_Supplied information_
════════════════

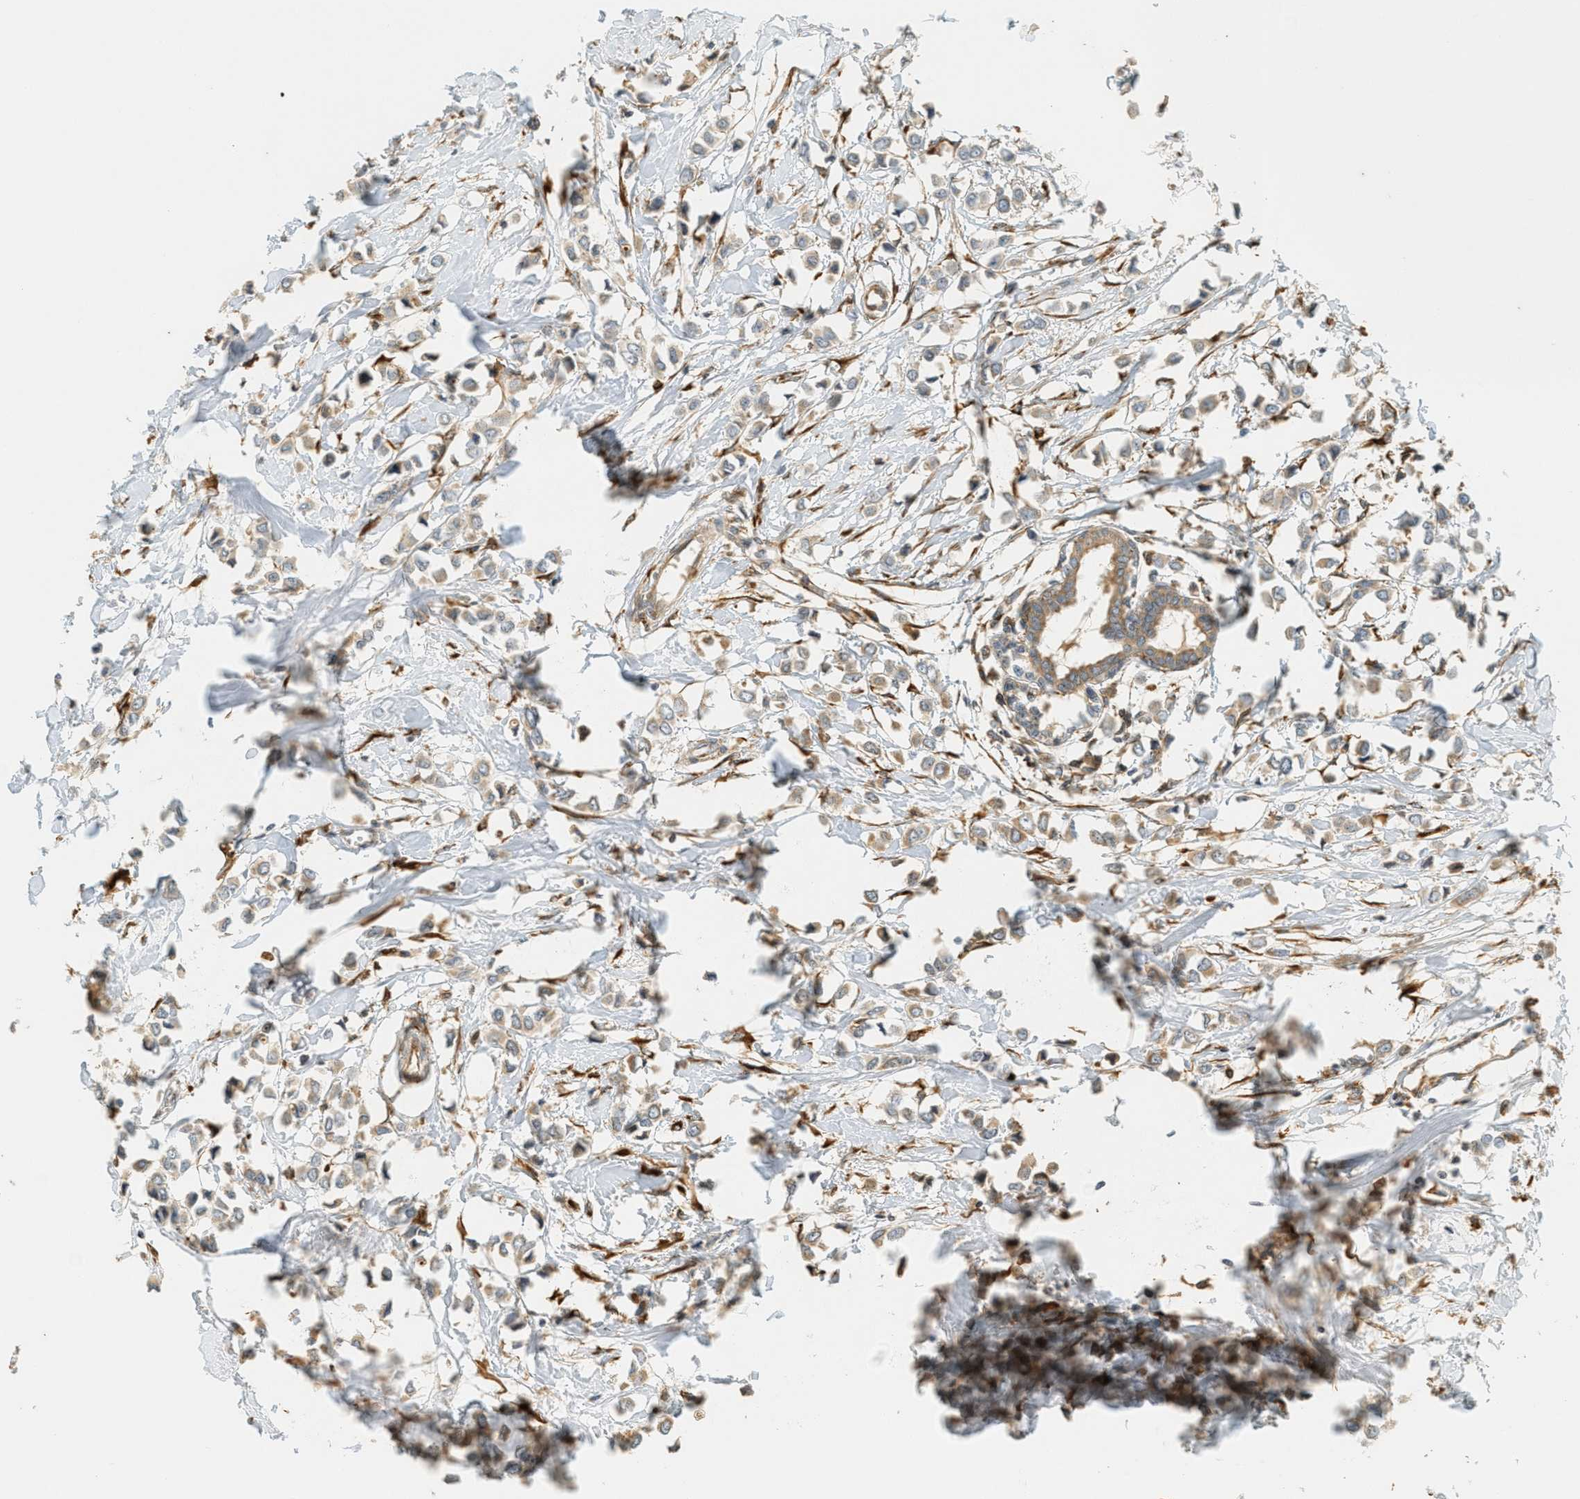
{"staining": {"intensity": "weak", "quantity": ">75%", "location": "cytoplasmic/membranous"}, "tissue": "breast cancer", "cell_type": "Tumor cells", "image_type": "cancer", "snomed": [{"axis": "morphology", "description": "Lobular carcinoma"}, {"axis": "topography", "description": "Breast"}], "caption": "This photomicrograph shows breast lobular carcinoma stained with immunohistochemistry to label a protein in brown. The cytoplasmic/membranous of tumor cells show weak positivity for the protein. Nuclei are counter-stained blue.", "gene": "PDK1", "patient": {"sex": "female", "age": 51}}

════════════════

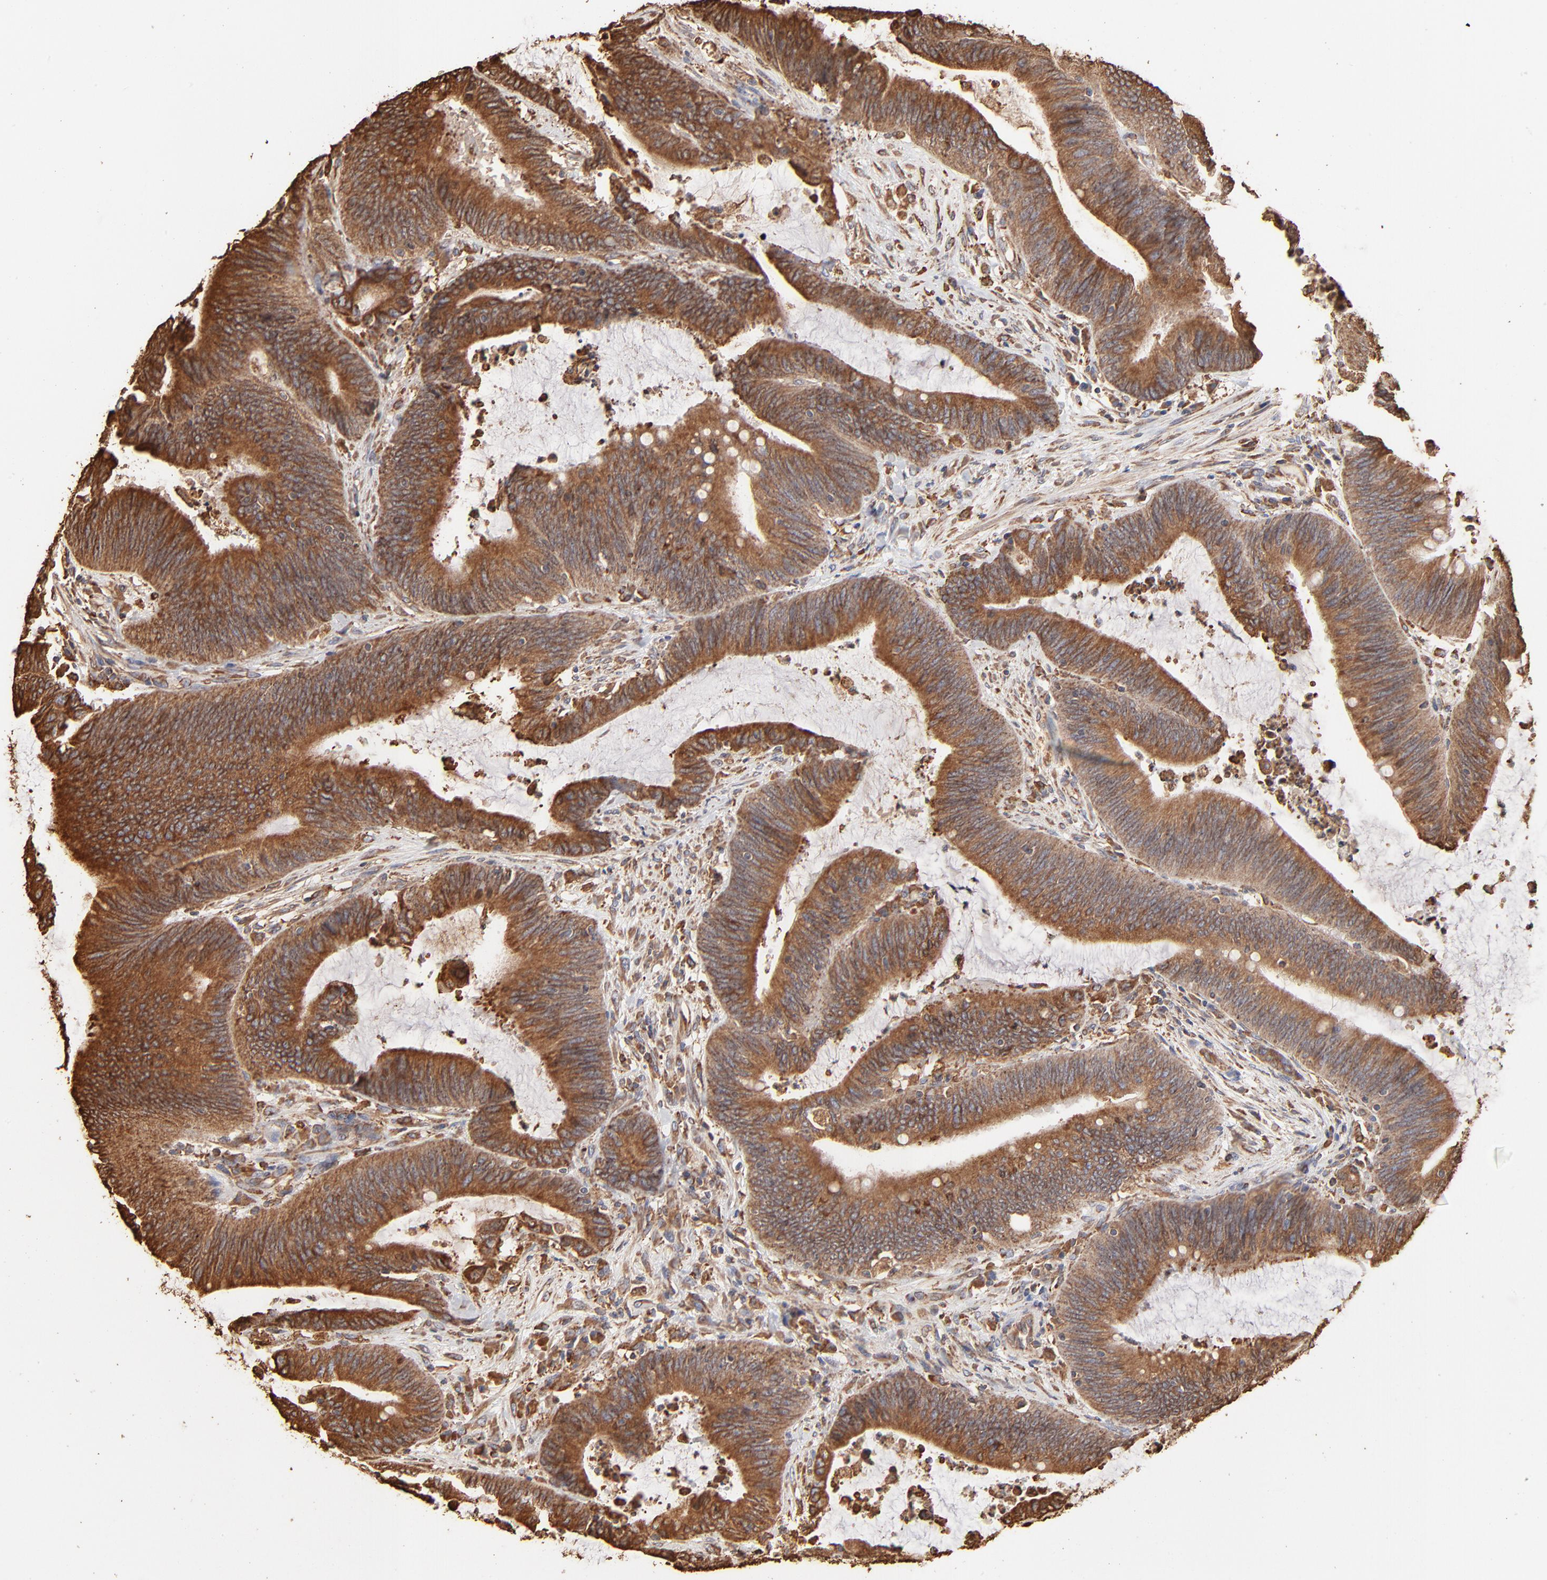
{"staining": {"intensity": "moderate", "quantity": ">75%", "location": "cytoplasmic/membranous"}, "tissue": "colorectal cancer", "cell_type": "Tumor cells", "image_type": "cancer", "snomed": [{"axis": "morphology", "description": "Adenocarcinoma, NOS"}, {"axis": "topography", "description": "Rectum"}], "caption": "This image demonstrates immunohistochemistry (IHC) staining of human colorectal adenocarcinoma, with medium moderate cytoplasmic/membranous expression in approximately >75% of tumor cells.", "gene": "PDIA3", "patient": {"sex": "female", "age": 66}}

════════════════

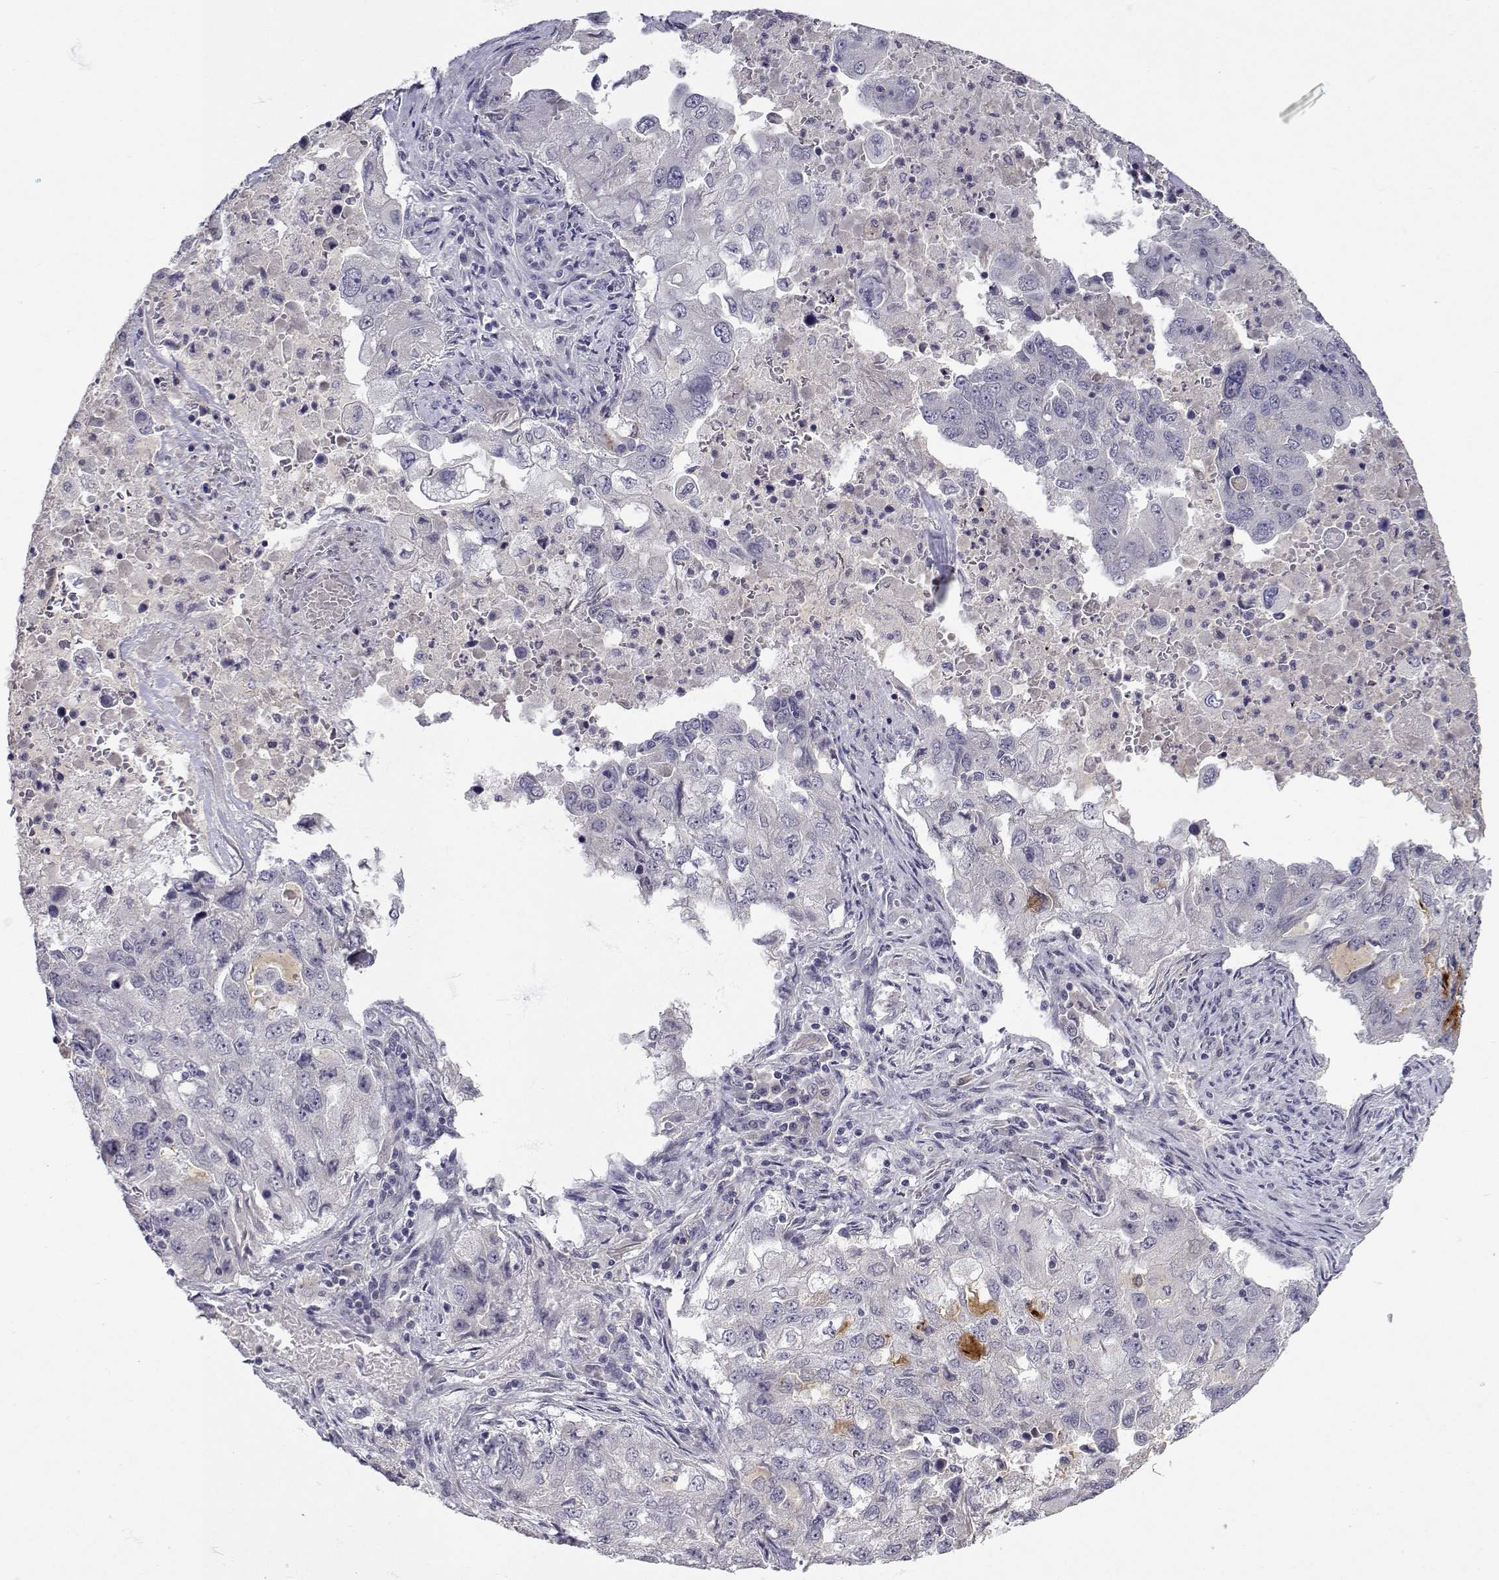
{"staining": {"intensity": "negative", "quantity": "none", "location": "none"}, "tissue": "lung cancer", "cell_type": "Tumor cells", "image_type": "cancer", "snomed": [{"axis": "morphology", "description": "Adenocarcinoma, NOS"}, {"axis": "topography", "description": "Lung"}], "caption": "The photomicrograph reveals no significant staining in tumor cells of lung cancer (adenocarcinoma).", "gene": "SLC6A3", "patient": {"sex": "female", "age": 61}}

════════════════

_Exercise requirements_
Out of the material above, select every line that holds the string "cytoplasmic".

_Answer_
{"staining": {"intensity": "weak", "quantity": ">75%", "location": "cytoplasmic/membranous"}, "tissue": "breast cancer", "cell_type": "Tumor cells", "image_type": "cancer", "snomed": [{"axis": "morphology", "description": "Lobular carcinoma"}, {"axis": "topography", "description": "Breast"}], "caption": "This photomicrograph shows breast lobular carcinoma stained with immunohistochemistry to label a protein in brown. The cytoplasmic/membranous of tumor cells show weak positivity for the protein. Nuclei are counter-stained blue.", "gene": "PDK1", "patient": {"sex": "female", "age": 51}}
{"staining": {"intensity": "moderate", "quantity": ">75%", "location": "cytoplasmic/membranous"}, "tissue": "colorectal cancer", "cell_type": "Tumor cells", "image_type": "cancer", "snomed": [{"axis": "morphology", "description": "Adenocarcinoma, NOS"}, {"axis": "topography", "description": "Rectum"}], "caption": "This image demonstrates immunohistochemistry (IHC) staining of human colorectal adenocarcinoma, with medium moderate cytoplasmic/membranous expression in approximately >75% of tumor cells.", "gene": "PDIA3", "patient": {"sex": "female", "age": 66}}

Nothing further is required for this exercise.